● **EXERCISE TASKS**:
1: Answer these about the Stanfa v. Buffo opinion, one per line:
(a) On what date was the opinion filed?
(b) Who appeared for the appellants?
(c) What amount did the chancellor find due to the appellee?
2: Please reproduce the Stanfa v. Buffo opinion word for word, from "Gen. No. 8,895." up to and including "Rockford, for appellee.".
##### PROVIDED TEXT
Stanfa v. Buffo, 280 Ill. App. 261 (1935)

May 17, 1935 · Illinois Appellate Court · Gen. No. 8,895
280 Ill. App. 261

Ciro Stanfa, Appellee, v. Mauriyio Buffo and Lucia Buffo, Appellants.

Gen. No. 8,895.

Heard in this court at the February term, 1935.

Opinion filed May 17, 1935.

Edward S. Foltz, Jr., of Rockford, for appellants.

J. E. Goembel and Frank H. Hall, both of Rockford, for appellee.

*262Mr. Justice Dove

delivered the opinion of the court.

Appellee instituted this suit on January 31, 1934, to foreclose a mortgage executed by Mauriyio Buffo and Lucia Buffo, his wife, on April 2, 1932, to secure the payment of a note for $4,000 and interest thereon, due two years after date. The mortgagors, who are appellants here, filed an answer and counterclaim, alleging that the mortgage sought to be foreclosed was executed by them in renewal of a previous mortgage which they had given to secure the payment of $4,000 upon which only $650 remained unpaid. Their answer and counterclaim further alleged that at the time of the execution of the renewal note and mortgage for $4,000, they believed they were executing a note and mortgage for the true balance due, which was $650, and that the renewal note and mortgage for $4,000 was procured by fraud and by false and fraudulent representations. The answer and counterclaim admitted that there was due from them under the provisions of the mortgage sought to be foreclosed the sum of $650, with interest from December 1, 1933, and sought to have the note and mortgage described in the original complaint reformed so as to correctly show the intention of the parties. The cause was heard by the chancellor and a decree of foreclosure and sale was rendered in favor of appellee, finding the amount due him to be $4,556, together with attorney fees as provided by the mortgage. From this decree appellants have brought the record to this court for review.
##########
##### PROVIDED RECORDS
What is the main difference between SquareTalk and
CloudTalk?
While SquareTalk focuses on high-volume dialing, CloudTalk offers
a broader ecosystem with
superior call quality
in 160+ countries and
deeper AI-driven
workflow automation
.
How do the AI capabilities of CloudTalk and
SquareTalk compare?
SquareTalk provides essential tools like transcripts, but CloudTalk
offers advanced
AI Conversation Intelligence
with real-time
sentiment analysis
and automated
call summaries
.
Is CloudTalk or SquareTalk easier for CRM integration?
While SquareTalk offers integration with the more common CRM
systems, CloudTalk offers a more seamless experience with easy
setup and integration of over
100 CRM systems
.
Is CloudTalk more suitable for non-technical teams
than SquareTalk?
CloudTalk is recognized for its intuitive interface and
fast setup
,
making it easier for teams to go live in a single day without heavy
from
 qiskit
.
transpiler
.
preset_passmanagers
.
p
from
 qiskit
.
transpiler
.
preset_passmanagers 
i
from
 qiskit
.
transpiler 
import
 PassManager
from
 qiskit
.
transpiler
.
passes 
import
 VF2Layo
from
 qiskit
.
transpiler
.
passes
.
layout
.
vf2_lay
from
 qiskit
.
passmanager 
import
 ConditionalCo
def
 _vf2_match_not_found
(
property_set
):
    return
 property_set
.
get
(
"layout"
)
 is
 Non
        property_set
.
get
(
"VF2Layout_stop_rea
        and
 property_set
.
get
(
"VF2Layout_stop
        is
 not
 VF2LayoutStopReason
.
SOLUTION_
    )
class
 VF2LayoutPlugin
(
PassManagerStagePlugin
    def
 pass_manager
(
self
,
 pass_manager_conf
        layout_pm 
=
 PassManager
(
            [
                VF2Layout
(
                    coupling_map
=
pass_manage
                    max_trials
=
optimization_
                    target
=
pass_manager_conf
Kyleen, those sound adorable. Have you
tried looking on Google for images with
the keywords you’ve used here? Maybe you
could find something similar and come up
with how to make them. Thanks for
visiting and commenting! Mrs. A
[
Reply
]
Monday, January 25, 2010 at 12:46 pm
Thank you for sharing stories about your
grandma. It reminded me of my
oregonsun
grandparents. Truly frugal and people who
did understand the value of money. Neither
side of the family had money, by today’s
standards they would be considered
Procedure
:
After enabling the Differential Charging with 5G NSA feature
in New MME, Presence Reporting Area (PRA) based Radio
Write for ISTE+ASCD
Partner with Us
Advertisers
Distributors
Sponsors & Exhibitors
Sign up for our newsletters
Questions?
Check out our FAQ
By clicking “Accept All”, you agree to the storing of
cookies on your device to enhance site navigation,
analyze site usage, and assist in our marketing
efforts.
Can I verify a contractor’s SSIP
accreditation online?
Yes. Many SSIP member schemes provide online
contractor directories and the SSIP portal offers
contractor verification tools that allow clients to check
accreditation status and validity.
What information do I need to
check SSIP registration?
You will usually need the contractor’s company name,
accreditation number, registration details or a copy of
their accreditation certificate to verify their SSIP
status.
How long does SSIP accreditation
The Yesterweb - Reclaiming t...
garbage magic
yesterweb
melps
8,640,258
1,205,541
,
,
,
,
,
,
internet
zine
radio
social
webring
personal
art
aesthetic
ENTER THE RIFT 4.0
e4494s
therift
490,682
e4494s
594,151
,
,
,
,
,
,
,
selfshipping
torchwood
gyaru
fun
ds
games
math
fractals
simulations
##########
● **COMPLETED EXERCISE**:
1:
(a) May 17, 1935
(b) Edward S. Foltz, Jr., of Rockford
(c) $4,556, together with attorney fees as provided by the mortgage

2:
Gen. No. 8,895.

Heard in this court at the February term, 1935.

Opinion filed May 17, 1935.

Edward S. Foltz, Jr., of Rockford, for appellants.

J. E. Goembel and Frank H. Hall, both of Rockford, for appellee.